Da una parte l’esodo, dall’altra le conferme. E Ronan O’Gara dice la sua: in Irlanda uomini prima che giocatori, legati a città e tifosi
Per molte federazioni non sono tempi facili né felici. Nel futuro tutto incerto che aleggia sopra il futuro delle competizioni europee, Pro 12 in primis, ci sono però due Union che si stanno muovendo in direzione opposta. Da una parte l’Irlanda, che riesce a trattenere alcuni dei suoi top player; dall’altra il Galles, che giorno dopo giorno vede andare via i suoi migliori elementi, e tra questi Halfpenny, forte estremo dei Cardiff Blues e dei Lions, è solamente l’ultimo in ordine di tempo. Il portale Wales OnLine ha contato in tutto 33 giocatori gallesi che l’anno prossimo non giocheranno nel proprio paese (Halfpenny, Evans, North, Davies, Phillips, Roberts, Lydiate, Hibbard, Knoyle, Martin Thomas, Hook, Luke Charteis, Bradley Davies, Henson, Paul James, Phil Dollman, Owen Williams e altri ancora).

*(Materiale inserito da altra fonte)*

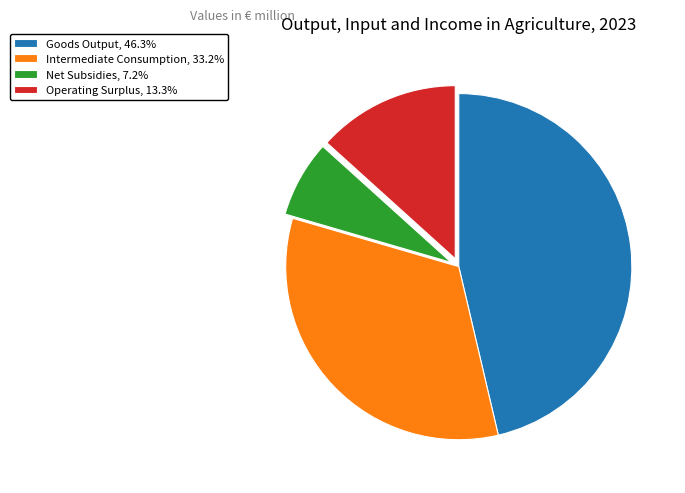

Does any single category account for the majority?

No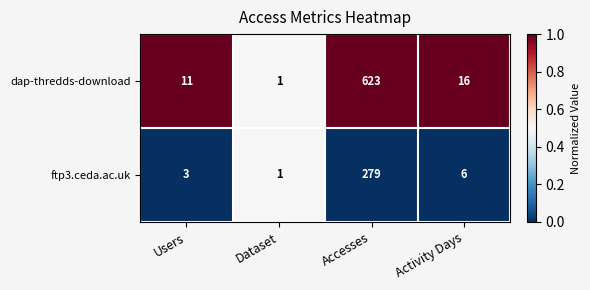

List the series in order of their overall mean, highest first.

dap-thredds-download, ftp3.ceda.ac.uk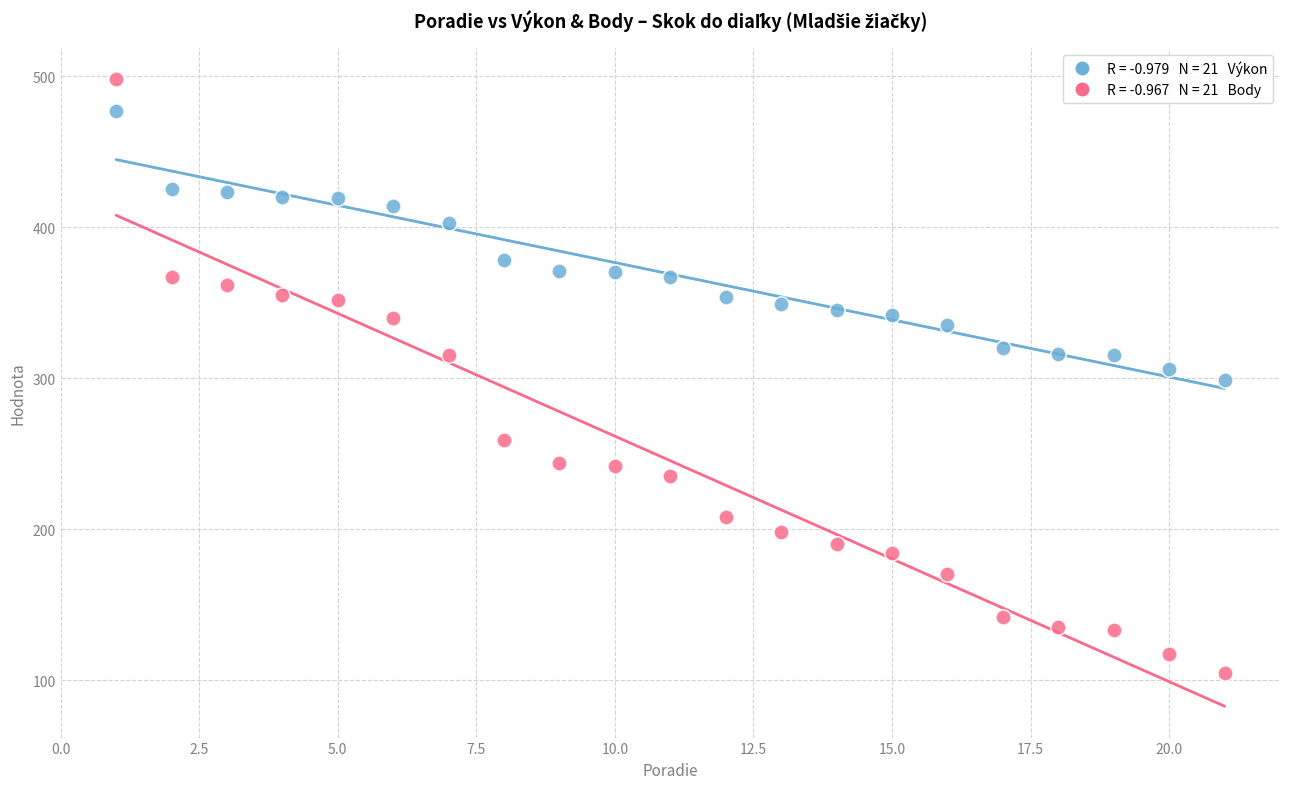

Across all data points, what is the range of X values (max minus min)?

20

In Irlanda, invece, le cose vanno abbastanza diversamente. Sean O’Brien, Rory Best, Conor Murray, O’Connel, Heaslip, Keith Earls, hanno recentemente rinnovato il proprio contratto con la IRFU. Sul diverso destino dei giocatori delle due nazionali si è in questi giorni espresso anche Ronan O’Gara, ex apertura di Munster e dell’Irlanda e attualmente nel coaching staff del Racing Metro, dove allena tra gli altri alcuni fuoriusciti da novanta (Sexton, Mike Phillips, Lydiate, Jamie Roberts). Dalle pagine dell’Irish Examiner, quotidiano diffuso soprattutto nella regione di Munster, l’attacco al Galles dell’ex giocatore è di quelli forti: “Non riescono a trattenere i giocatori perché non sono orgogliosi del rugby delle loro Regions […] A Munster e con la federazione i giocatori erano considerati come persone prima di tutto. Che è diverso da essere un numero sulla rosa”. Per O’Gara, poi, i giocatori irlandesi instaurano un forte feeling con la città e i tifosi dove giocano, tanto da divenire dei “folk idols”.